Wednesday, November 15, 2006

Wireless: The battle of the standards

The International Herald Tribune has an article on the GSM vs CDMA battle, although at the end it concludes that they’re basically equivalent.

Most cellphone users do not know what kind of network their service provider runs, nor whether it is 2G or 3G. Yet behind the scenes, industry lobbies and makers of network equipment and cellphone chips jockey for position as they struggle to make their technology dominant.

Though the front line of the battle is shifting to 3G - or so-called third- generation - technologies, which offer more capacity on their networks and faster data transmission speeds, the previous generation of networks may ultimately determine who comes out on top, because service providers tend to use the same family of technology when they migrate to faster networks.

GSM, the global system for mobile communications, is the dominant mobile phone standard in the world, with a market share of 83 percent. But GSM networks have been slow to move to 3G, allowing CDMA, which is widely used in North and South America, a window that it has quickly exploited.
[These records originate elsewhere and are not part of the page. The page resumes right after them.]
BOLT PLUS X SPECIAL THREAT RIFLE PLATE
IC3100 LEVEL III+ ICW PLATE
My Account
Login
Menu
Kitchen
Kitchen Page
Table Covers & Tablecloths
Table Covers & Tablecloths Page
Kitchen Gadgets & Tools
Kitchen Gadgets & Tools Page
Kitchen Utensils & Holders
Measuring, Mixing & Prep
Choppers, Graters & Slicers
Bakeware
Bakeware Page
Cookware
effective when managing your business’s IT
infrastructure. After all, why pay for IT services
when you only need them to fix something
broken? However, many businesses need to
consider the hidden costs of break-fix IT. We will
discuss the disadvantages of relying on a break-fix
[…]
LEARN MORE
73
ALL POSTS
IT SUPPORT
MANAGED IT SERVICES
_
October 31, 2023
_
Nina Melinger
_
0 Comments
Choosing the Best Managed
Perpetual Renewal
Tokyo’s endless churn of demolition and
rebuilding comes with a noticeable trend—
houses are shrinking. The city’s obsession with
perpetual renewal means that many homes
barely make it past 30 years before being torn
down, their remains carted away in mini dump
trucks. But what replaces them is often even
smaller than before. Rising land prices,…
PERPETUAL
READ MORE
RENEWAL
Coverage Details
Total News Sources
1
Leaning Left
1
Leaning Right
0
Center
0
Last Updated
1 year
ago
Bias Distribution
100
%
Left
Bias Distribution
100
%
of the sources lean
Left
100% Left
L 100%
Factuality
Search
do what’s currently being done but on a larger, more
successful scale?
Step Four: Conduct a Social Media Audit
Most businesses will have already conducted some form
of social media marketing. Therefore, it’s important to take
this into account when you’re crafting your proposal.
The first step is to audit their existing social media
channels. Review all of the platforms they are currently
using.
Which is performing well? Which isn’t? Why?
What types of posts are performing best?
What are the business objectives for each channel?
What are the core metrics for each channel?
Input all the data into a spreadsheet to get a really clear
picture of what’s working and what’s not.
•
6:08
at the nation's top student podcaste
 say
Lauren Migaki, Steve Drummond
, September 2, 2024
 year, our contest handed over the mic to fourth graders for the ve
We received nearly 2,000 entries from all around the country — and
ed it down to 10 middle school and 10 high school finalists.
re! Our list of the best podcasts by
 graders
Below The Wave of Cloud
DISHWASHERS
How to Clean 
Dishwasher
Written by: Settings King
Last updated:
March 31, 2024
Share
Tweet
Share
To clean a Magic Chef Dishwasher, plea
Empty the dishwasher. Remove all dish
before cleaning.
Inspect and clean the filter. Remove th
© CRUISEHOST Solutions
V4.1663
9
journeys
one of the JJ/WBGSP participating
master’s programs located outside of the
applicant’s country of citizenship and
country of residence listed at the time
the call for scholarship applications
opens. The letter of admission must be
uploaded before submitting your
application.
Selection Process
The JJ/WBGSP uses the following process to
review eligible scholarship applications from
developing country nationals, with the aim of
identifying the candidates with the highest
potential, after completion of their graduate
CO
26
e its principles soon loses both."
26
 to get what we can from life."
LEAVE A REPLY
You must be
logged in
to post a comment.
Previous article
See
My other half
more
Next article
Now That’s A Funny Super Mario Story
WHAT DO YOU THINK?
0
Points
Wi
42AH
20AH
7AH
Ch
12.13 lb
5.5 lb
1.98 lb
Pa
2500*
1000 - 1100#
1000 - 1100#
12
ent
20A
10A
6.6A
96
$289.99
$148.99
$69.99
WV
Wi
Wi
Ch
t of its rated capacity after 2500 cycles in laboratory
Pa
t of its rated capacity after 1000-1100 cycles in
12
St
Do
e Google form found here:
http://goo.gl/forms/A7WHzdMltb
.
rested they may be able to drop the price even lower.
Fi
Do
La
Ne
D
"It's probably too early to call the death of CDMA," said Martin Garner, the director of Wireless Intelligence.

While the growth of CDMA will not match that of GSM, Wireless Intelligence is forecasting that there will be nearly 500 million people using CDMA technologies by 2010, compared with 340 million today. Those using the 2G and 3G GSM networks are forecast to increase to 3.5 billion in 2010 from 2.1 billion today.

"CDMA is certainly going to remain small when compared to GSM," Garner said, "but they have a decent chunk of the market, a reasonable niche that they will be able to defend."

While companies have staked their future on the continued success of one technology versus another, for people who just want to use their cellphone to make a call, send e-mail or browse the Internet, it may all be academic.

"People make outlandish claims about what one cellular technology is capable of compared with another, but they offer broadly similar performances," Garner said. "One of the technologies will make a move before the other and then have an advantage for a while, but they are basically moving in the same direction at the same speed."